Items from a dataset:
-=-=-=-=-

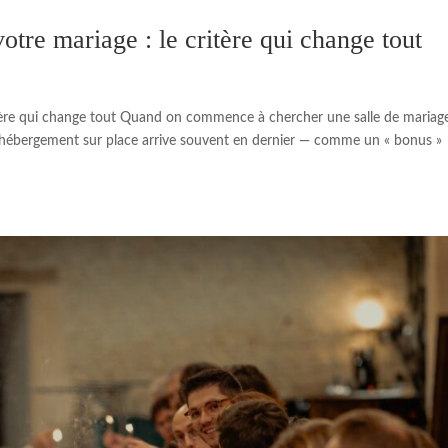
tre mariage : le critère qui change tout
itère qui change tout Quand on commence à chercher une salle de mariag
 L’hébergement sur place arrive souvent en dernier — comme un « bonus »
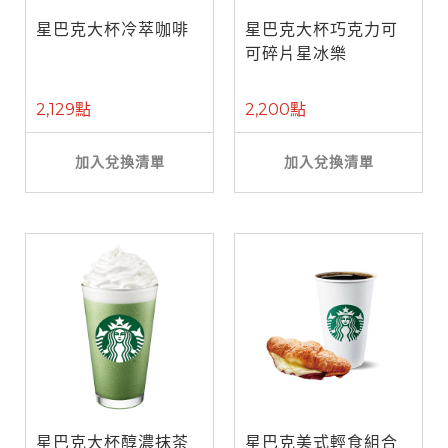
星巴克大杯冷萃咖啡
星巴克大杯巧克力可
可碎片星冰樂
2,129點
2,200點
加入兌換清單
加入兌換清單
星巴克大杯醇濃抹茶
星巴克美式輕食組合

-=-=-=-=-

WORK TO BE COMPLETED: Repeat every line of text from the data above word for word, leaving out the pictures.

EXERCISE RESULT:
tre mariage : le critère qui change tout
itère qui change tout Quand on commence à chercher une salle de mariag
 L’hébergement sur place arrive souvent en dernier — comme un « bonus »
星巴克大杯冷萃咖啡
星巴克大杯巧克力可
可碎片星冰樂
2,129點
2,200點
加入兌換清單
加入兌換清單
星巴克大杯醇濃抹茶
星巴克美式輕食組合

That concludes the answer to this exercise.